--- Given data Enclosed Below ---

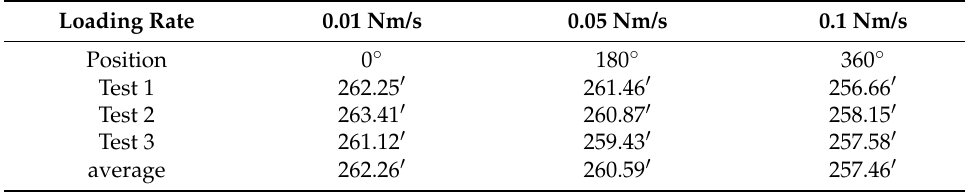
Table 11. Experiment results of δ g .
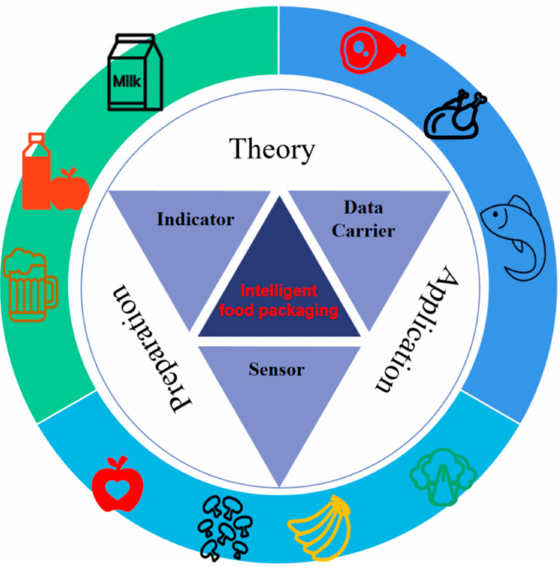
Figure 8. Framework of intelligent food packaging indicators for monitoring food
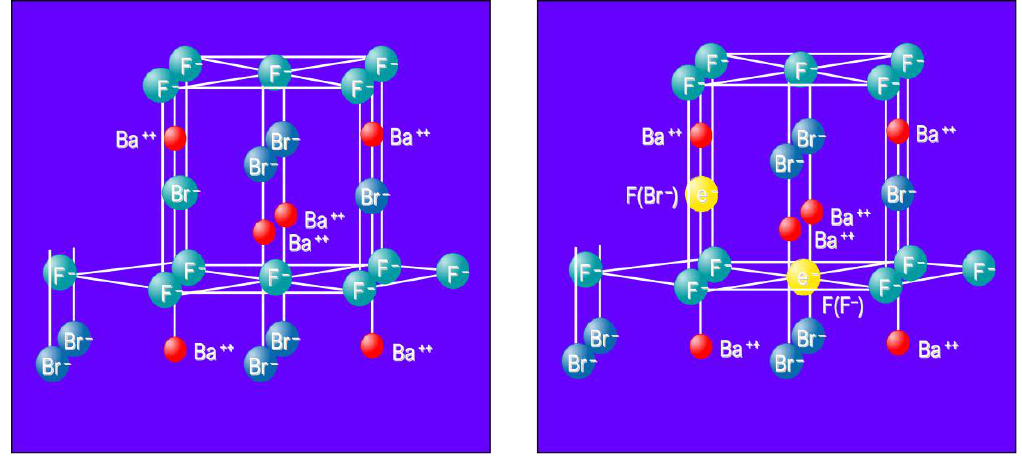
Figure 9. Model of the BaFBr lattice cell ( a ) with F(Br − ) and F(F − ) centers ( b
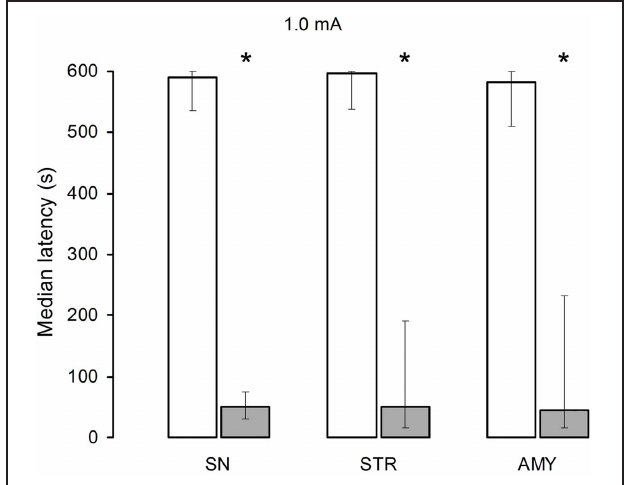
FIGURE 2 | Median retention scores (with interquartile range) of groups of rats trained in one-trial inhibitory avoidance and injected with either isotonic saline solution (open bars) or 2% lidocaine (filled bars). Lidocaine infusion into the substantia nigra (SN), striatum (STR), or amygdala (AMY) produced amnesia in animals trained with 1.0mA. ∗ p < 0 . 05 between saline and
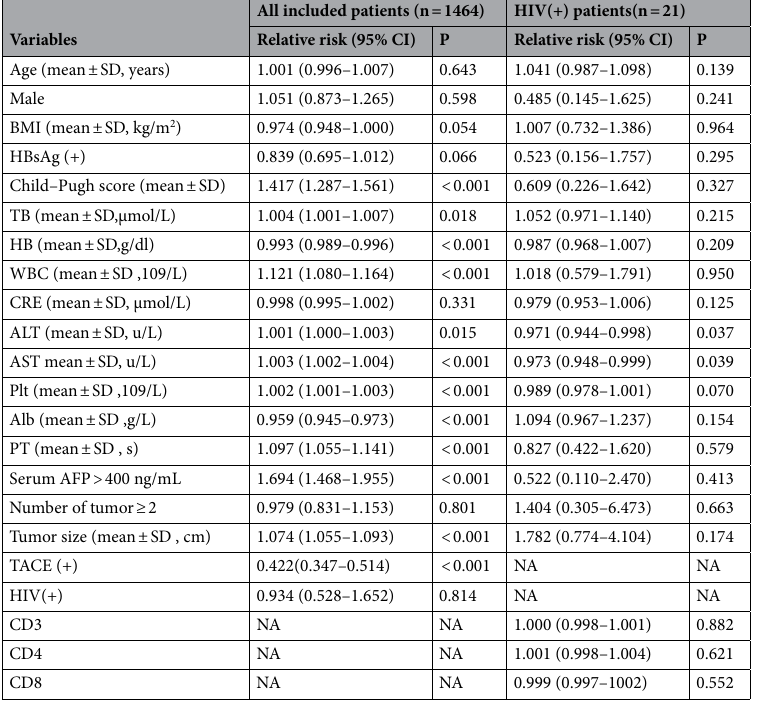
Table 1. The variables in the univariate analysis for the BCLC-B stage. BMI body mass index, HBsAg Hepatitis B surface antigen, TB total bilirubin, AFP alpha-fetoprotein, PT prothrombin time, WBC white blood cell, Cre creatinine, HB hemoglobin, Plt platelet, Alb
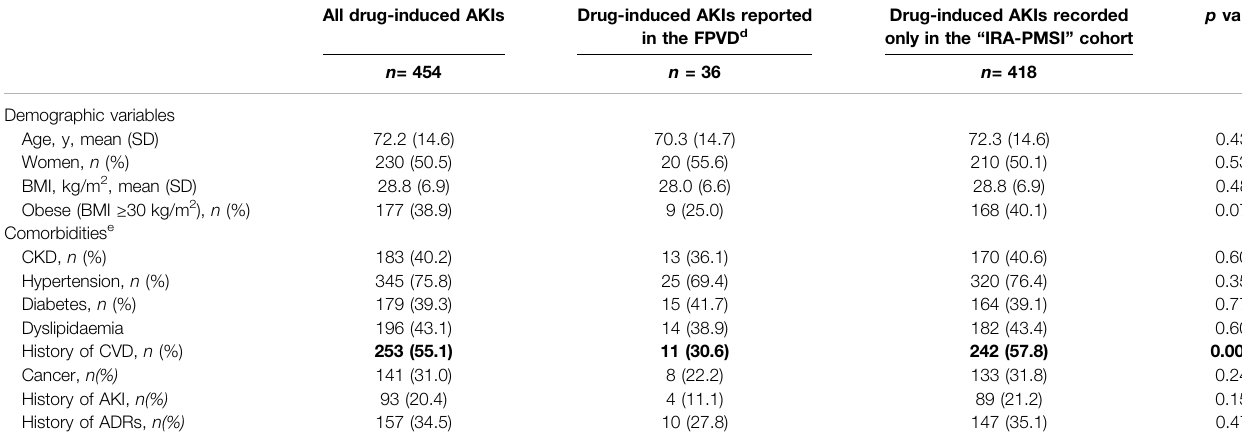
TABLE 1 | Characteristics of the patients with drug-induced AKI, by data source. All drug-induced AKIs Drug-induced AKIs reported Drug-induced AKIs recorded in the FPVD d only in the “ IRA-PMSI ”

--- End of Enclosed Given data ---

Verbatim copy, pictures excluded: output the lines from the first line of the records above through the line containing "Figure 9. Model".

## [Answer to this exercise]
Table 11. Experiment results of δ g .
Figure 8. Framework of intelligent food packaging indicators for monitoring food
Figure 9. Model of the BaFBr lattice cell ( a ) with F(Br − ) and F(F − ) centers ( b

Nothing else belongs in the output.